YOUR INSTRUCTIONS: Set every entry down again, unchanged, picture-free.

[Extracted data entries]
# # # # # # #

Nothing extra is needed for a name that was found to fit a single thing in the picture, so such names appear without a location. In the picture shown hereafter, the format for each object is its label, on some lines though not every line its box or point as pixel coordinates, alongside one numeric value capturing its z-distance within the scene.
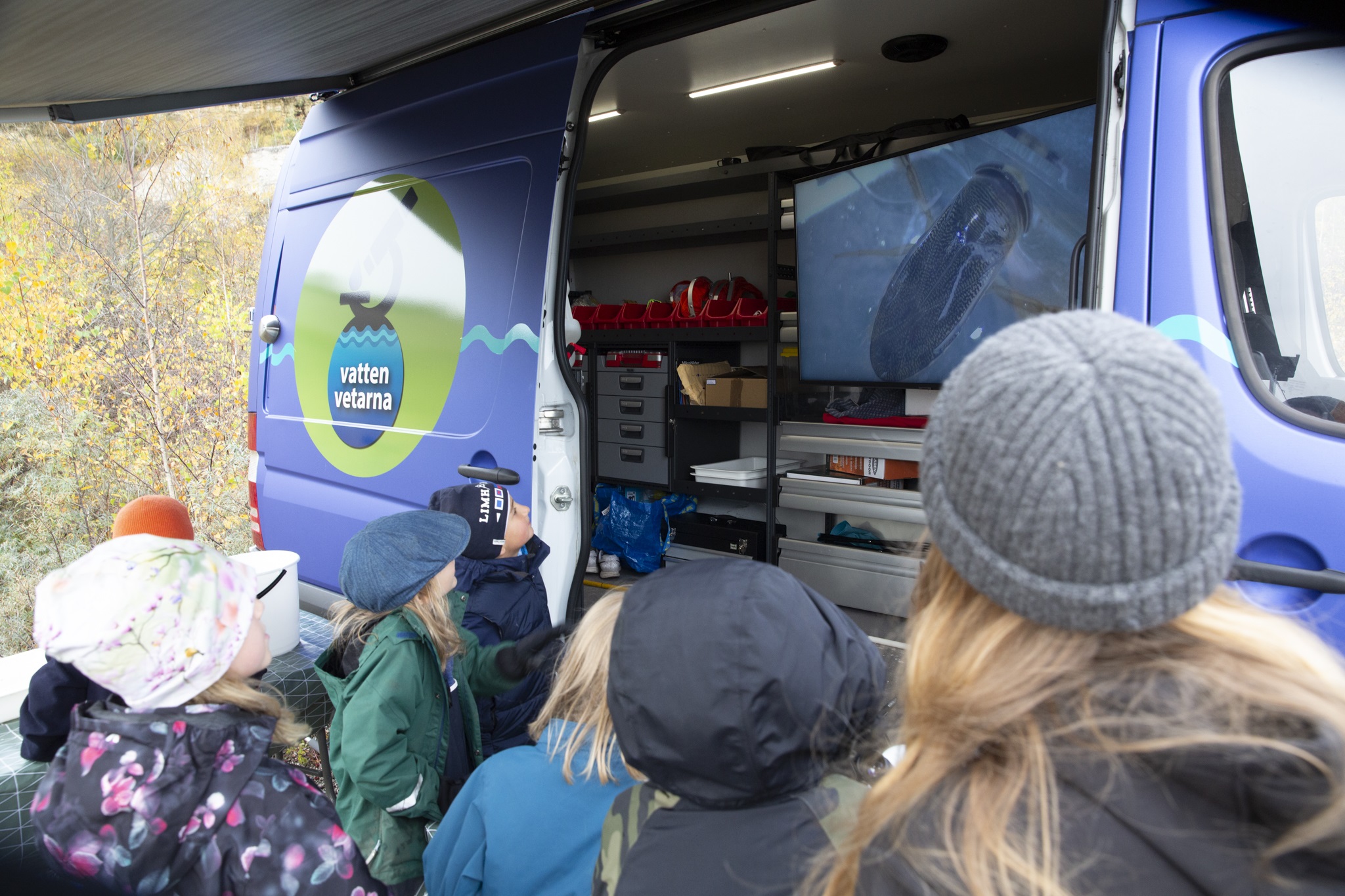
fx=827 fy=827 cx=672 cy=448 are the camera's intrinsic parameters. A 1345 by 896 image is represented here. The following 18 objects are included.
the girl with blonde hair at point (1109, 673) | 0.54
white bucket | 2.69
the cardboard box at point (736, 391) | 3.72
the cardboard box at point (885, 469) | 3.25
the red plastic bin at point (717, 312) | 3.84
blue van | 1.42
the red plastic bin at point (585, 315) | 4.38
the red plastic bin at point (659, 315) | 4.02
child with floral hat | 1.13
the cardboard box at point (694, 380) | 3.91
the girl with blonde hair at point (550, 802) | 1.18
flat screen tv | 2.74
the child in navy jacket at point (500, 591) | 2.08
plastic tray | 3.71
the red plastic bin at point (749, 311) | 3.73
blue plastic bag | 4.23
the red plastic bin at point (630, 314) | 4.20
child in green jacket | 1.61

# # # # # # #

SOLUTION:
Nothing extra is needed for a name that was found to fit a single thing in the picture, so such names appear without a location. In the picture shown hereafter, the format for each object is its label, on some lines though not every line its box or point as pixel coordinates, alongside one numeric value capturing its z-distance within the scene.
fx=827 fy=827 cx=672 cy=448 are the camera's intrinsic parameters. A 1345 by 896 image is represented here. The following 18 objects are included.
the girl with blonde hair at point (1109, 673) | 0.54
white bucket | 2.69
the cardboard box at point (736, 391) | 3.72
the cardboard box at point (885, 469) | 3.25
the red plastic bin at point (717, 312) | 3.84
blue van | 1.42
the red plastic bin at point (585, 315) | 4.38
the red plastic bin at point (659, 315) | 4.02
child with floral hat | 1.13
the cardboard box at point (694, 380) | 3.91
the girl with blonde hair at point (550, 802) | 1.18
flat screen tv | 2.74
the child in navy jacket at point (500, 591) | 2.08
plastic tray | 3.71
the red plastic bin at point (749, 311) | 3.73
blue plastic bag | 4.23
the red plastic bin at point (630, 314) | 4.20
child in green jacket | 1.61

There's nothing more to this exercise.